Отступала с росой и туманом ночь, уже светлело над степью, но плоские неподвижные облака ещё таили в своих недрах тьму. Рассыпался ветерок по мокрым кустам, торопливо трепетали листья, вздрагивали лопухи с жемчужно блестевшей росой в зелёных чашках.

Я услышал, как заплакал ребёнок. Долгие четыре года соплеменники спрашивали меня, что нужно сделать, чтобы женщины смогли наконец родить? И я старался показать им, что прошу духов о помощи. На самом деле они слишком много работали. Я так думаю. Прошли трудные времена, работы стало меньше, еды больше, и за последние три года племя пополнилось четырьмя малышами. Вроде как радость. Но и забот стало больше.

Послышались голоса, мужские, женские, и вскоре у поселкового костра засуетились соплеменники. Кто-то из них подбросил веток в тлеющие угли, и над камнями, выложенными вокруг кострища, затрепетало пламя. Едва солнечный свет отогнал от костра тени, мужчины друг за другом по натоптанной тропе пошли на охоту.

Кто-то из них, увидев меня, сидящего на холме, махнул рукой, но, не дождавшись ответа, побежал за остальными, наверное уже привыкшими к вечно нахмуренному шаману.

После ухода охотников Тиба и Тина поспешили к реке. Обычно по утрам они проверяют ловушки, расставленные на мелководье.
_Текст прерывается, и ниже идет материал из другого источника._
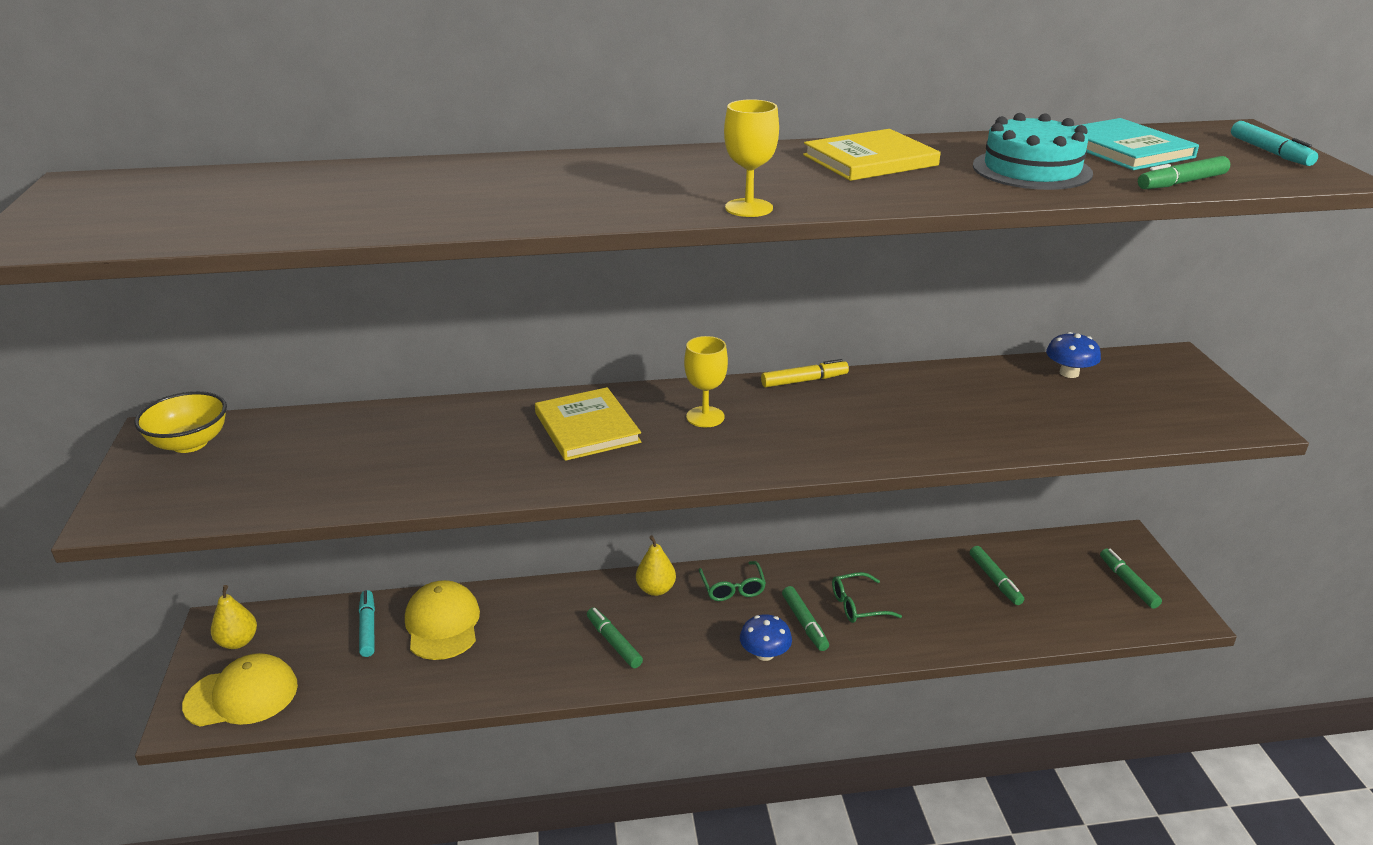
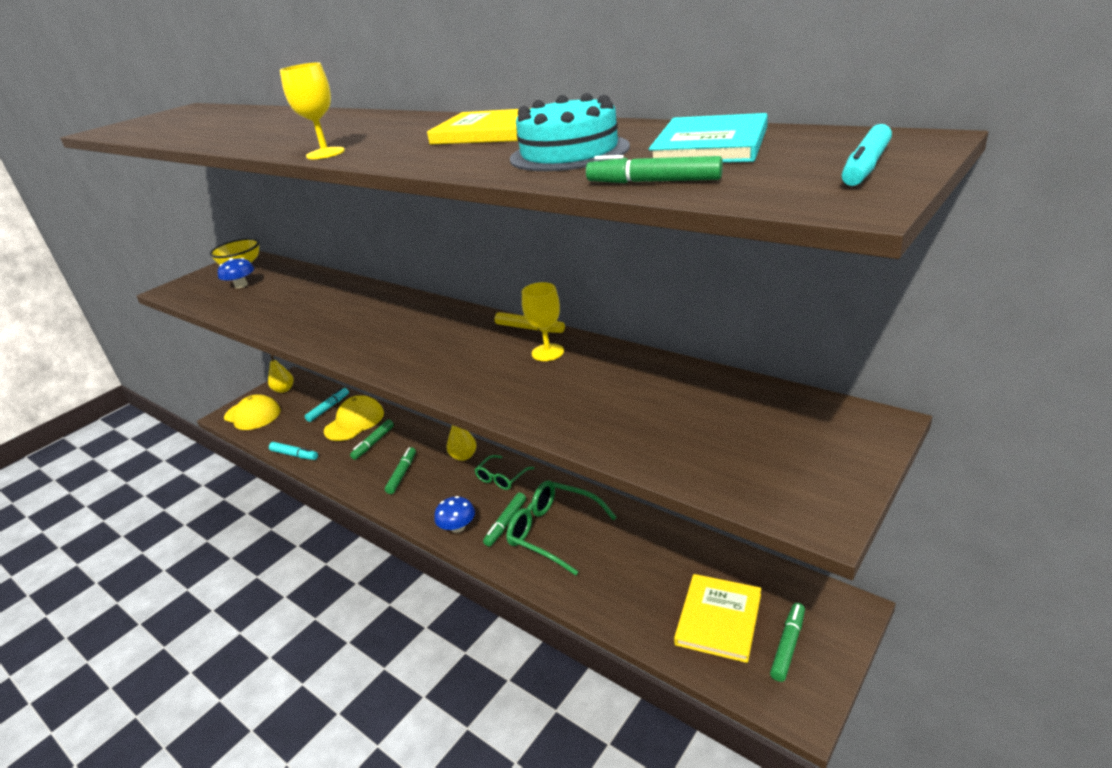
camera: 50 degrees right, 0 degrees up
(419, 701) = (294, 455): none -> turquoise marker
(587, 427) = (372, 314): yellow book -> yellow book (718, 619)
(705, 417) = (433, 330): yellow goblet -> yellow goblet (547, 352)
(857, 605) = (553, 532): green glasses -> green glasses, size x1.71
(995, 580) = (674, 572): green marker -> green marker (374, 443)
(1069, 373) = (733, 396): blue mushroom -> blue mushroom (241, 285)

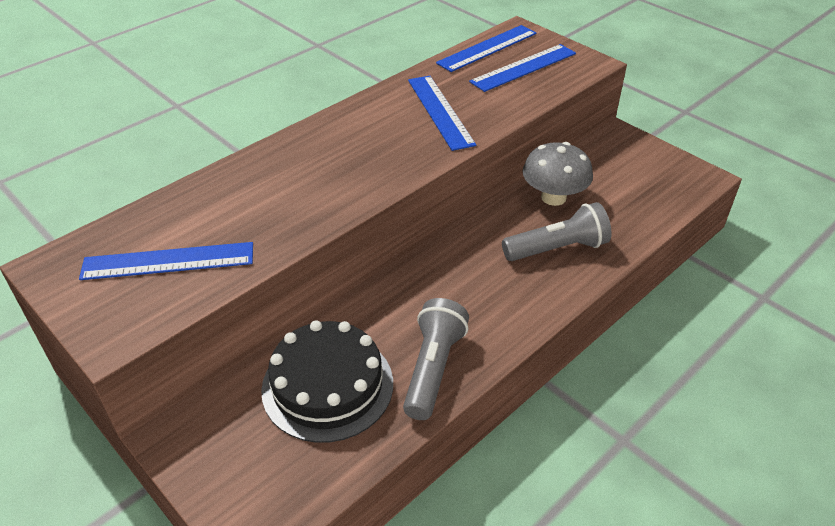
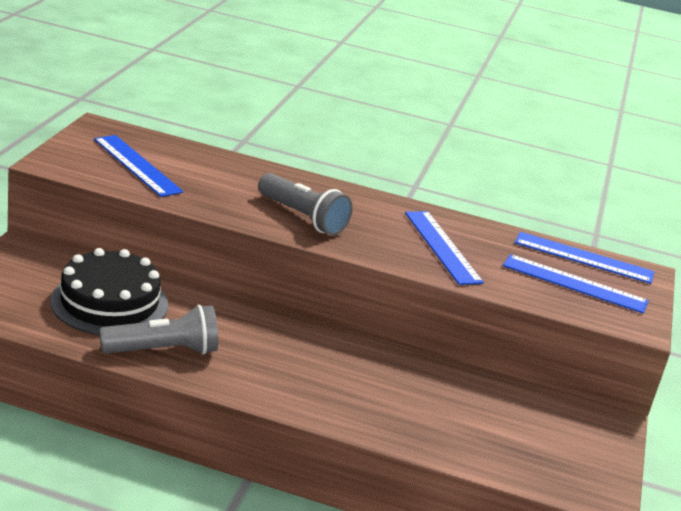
camera: 55 degrees right, 15 degrees down
(440, 111) = (442, 247): blue ruler -> blue ruler turned 60 degrees counterclockwise
(553, 197) = (452, 386): grey mushroom -> none
(557, 248) = (375, 399): grey flashlight -> grey flashlight (303, 217)

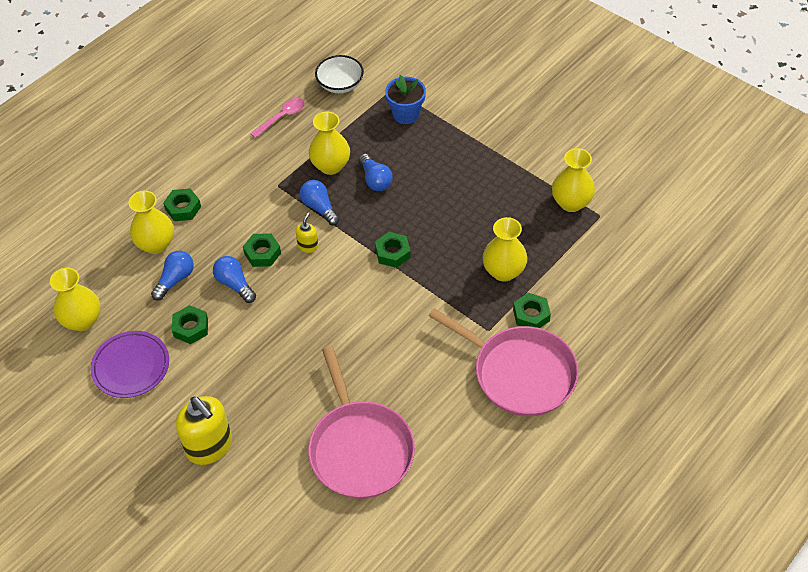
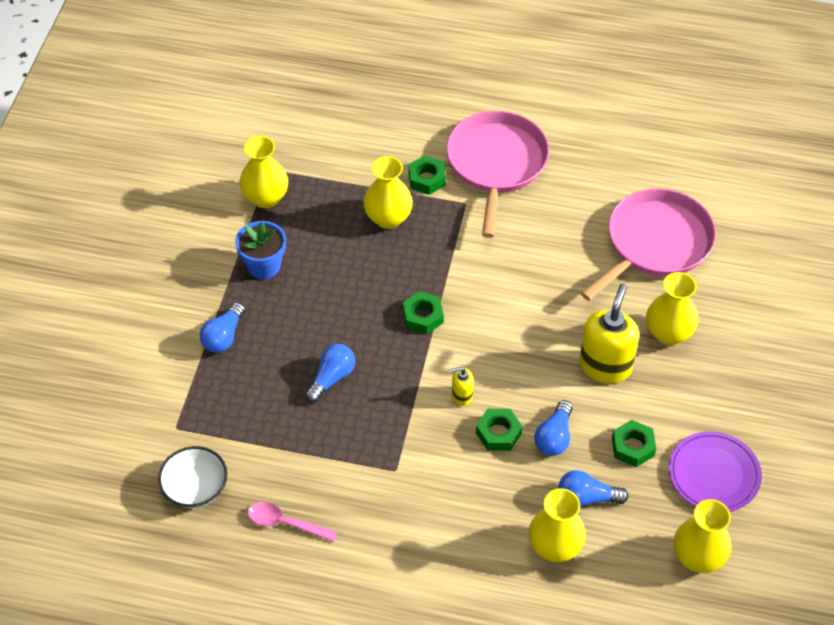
camera: 120 degrees left, 0 degrees up
(183, 208) = (488, 550): green nut -> none
(209, 446) = (741, 356): yellow soap dispenser -> yellow soap dispenser (605, 366)
(319, 208) = (403, 411): blue light bulb -> blue light bulb (224, 336)
(330, 166) = (335, 431): yellow vase -> yellow vase (668, 333)
(406, 114) = (212, 394): blue flower pot -> blue flower pot (264, 266)

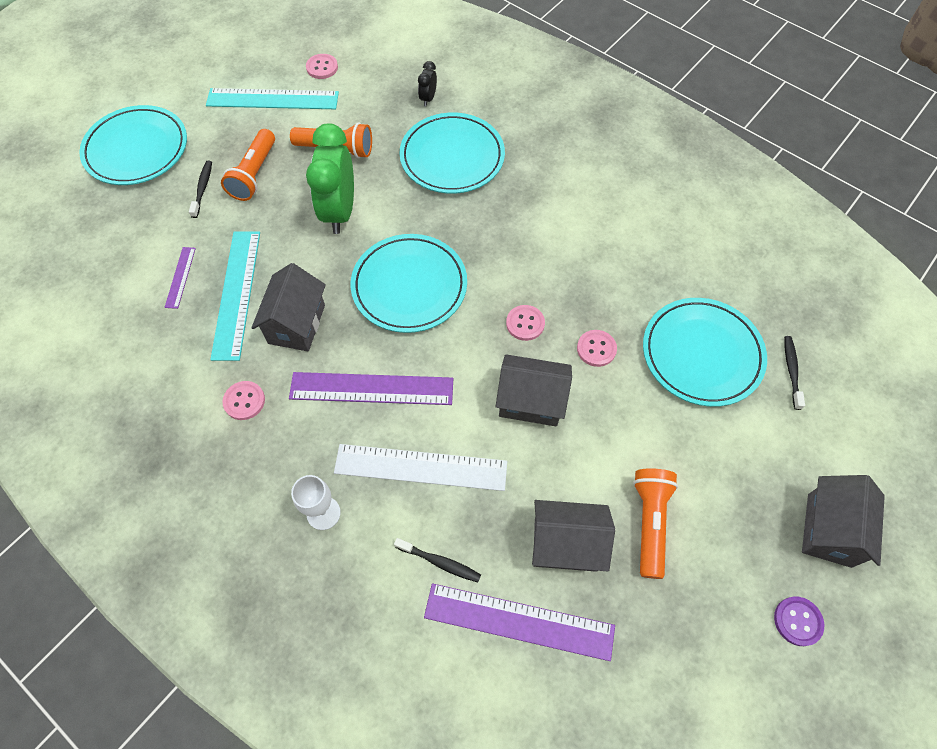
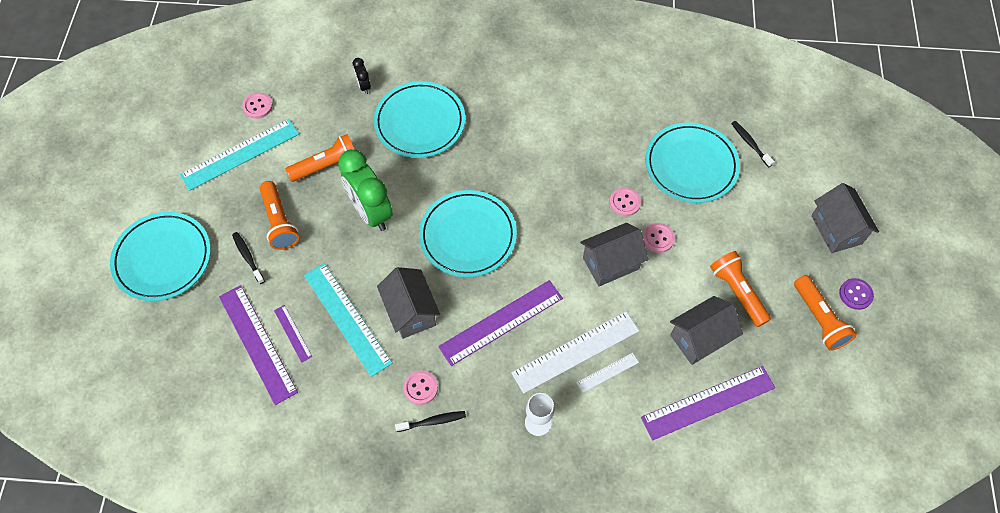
camera: 35 degrees left, 0 degrees up
(145, 267) = (258, 343): none -> purple ruler
(436, 511) = (607, 372): none -> white ruler
(440, 562) = (635, 401): black toothbrush -> black toothbrush (433, 421)
(525, 323) = (566, 213): pink button -> pink button (658, 238)
(728, 619) = (819, 319): none -> orange flashlight

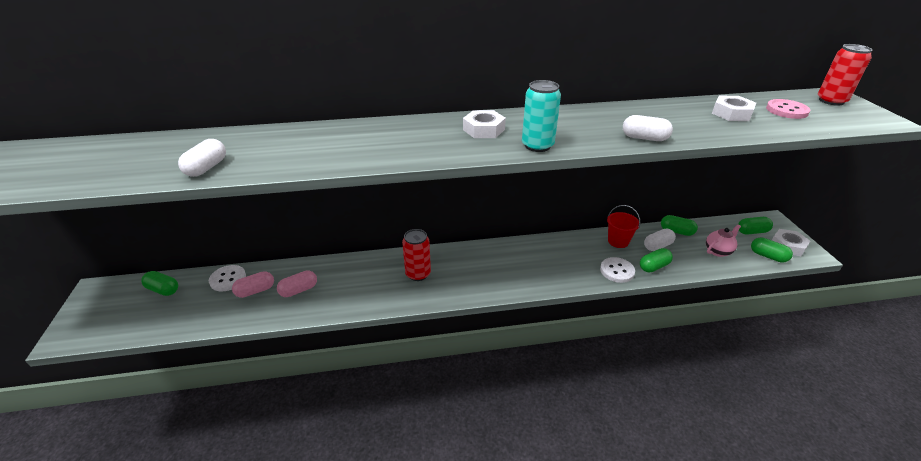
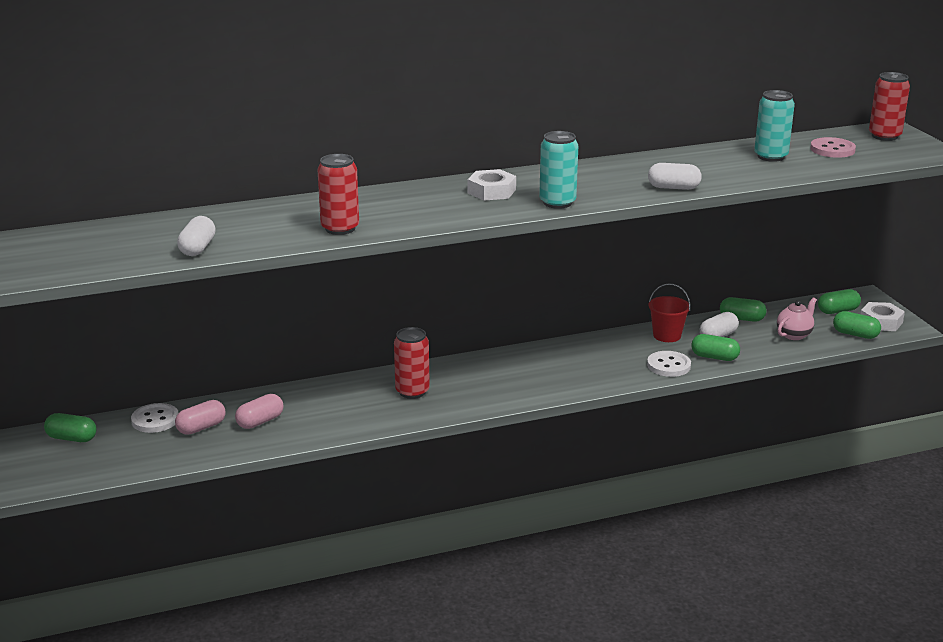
camera: 10 degrees left, 10 degrees down
(338, 157) = (340, 228): none -> red can
(654, 266) = (714, 357): green capsule -> green capsule turned 60 degrees clockwise
(731, 113) = (770, 156): white nut -> turquoise can

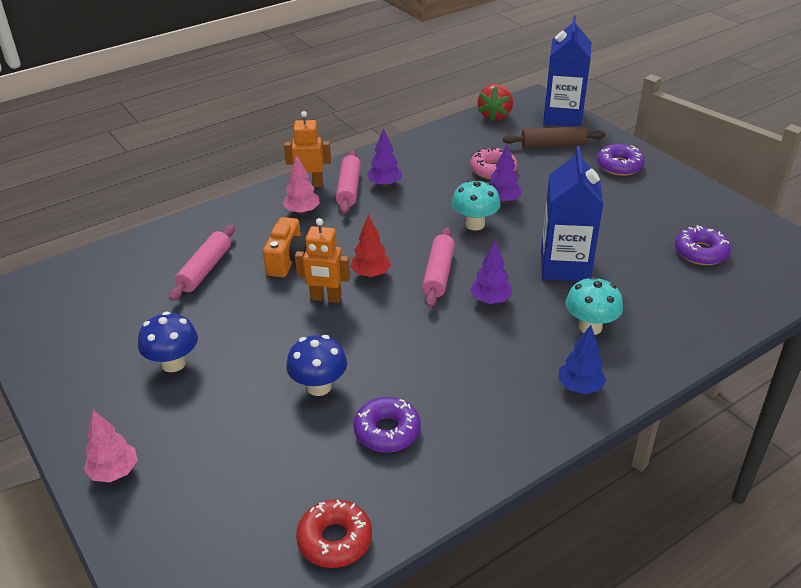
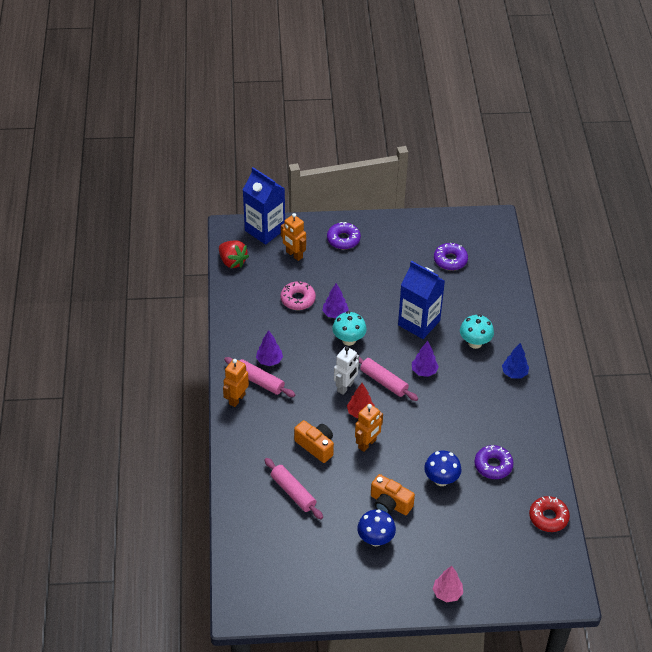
camera: 60 degrees left, 10 degrees up
(242, 354) = (390, 503): none -> orange camera
(302, 212) = (267, 417): pink tree -> none
(400, 248) = (345, 387): none -> white robot
(553, 145) = (294, 255): brown rolling pin -> orange robot

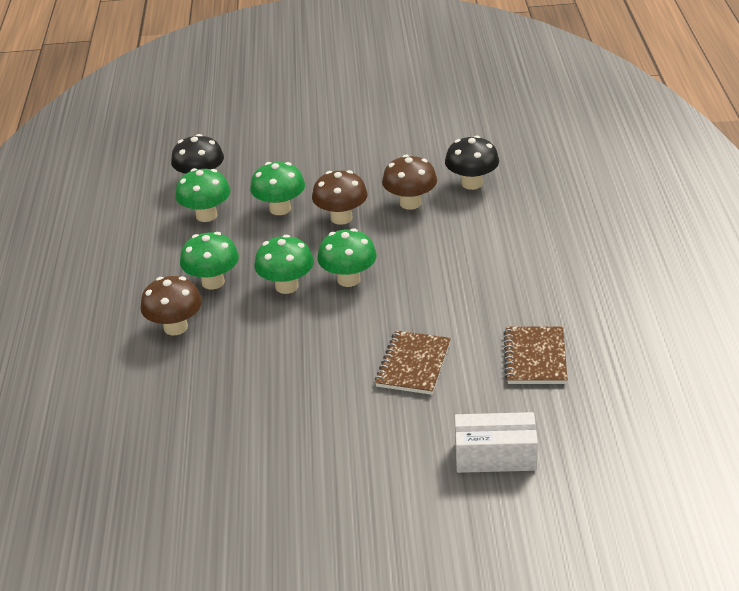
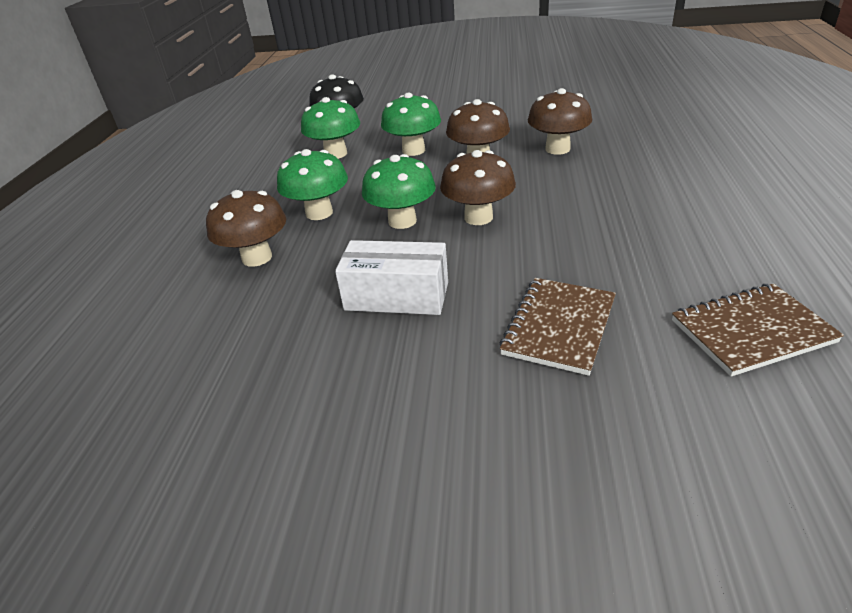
camera: 10 degrees right, 0 degrees up
(348, 279) = (478, 217): green mushroom -> brown mushroom
(472, 183) = (628, 134): black mushroom -> none
(495, 456) = (714, 508): white box -> white box (396, 296)
(535, 357) = (751, 331): brown notebook -> brown notebook turned 60 degrees clockwise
Когда мы пришли на это место и стали обживаться, соплеменники разрывались между желанием поскорее наладить быт и необходимостью добывать еду. Мне пришлось вспомнить что-нибудь полезное из будущего. Вспомнилось, как в детстве ловили карася в самодельные морды. Ловушка простая, называли её по-всякому – морда, нероть или верша – сплетённый из ивовых прутьев круглый, продолговатый кувшин или бочонок. Внутри широкого отверстия вплетается горло в виде воронки, для того чтобы рыба могла свободно входить в ловушку, но выйти уже было нельзя. Сам я её не делал. Жил в нашей деревеньке дедок – мастер на все руки. Вот он и одаривал детишек своими поделками. А мы ему когда рыбы притаскивали, когда помогали в огороде справиться.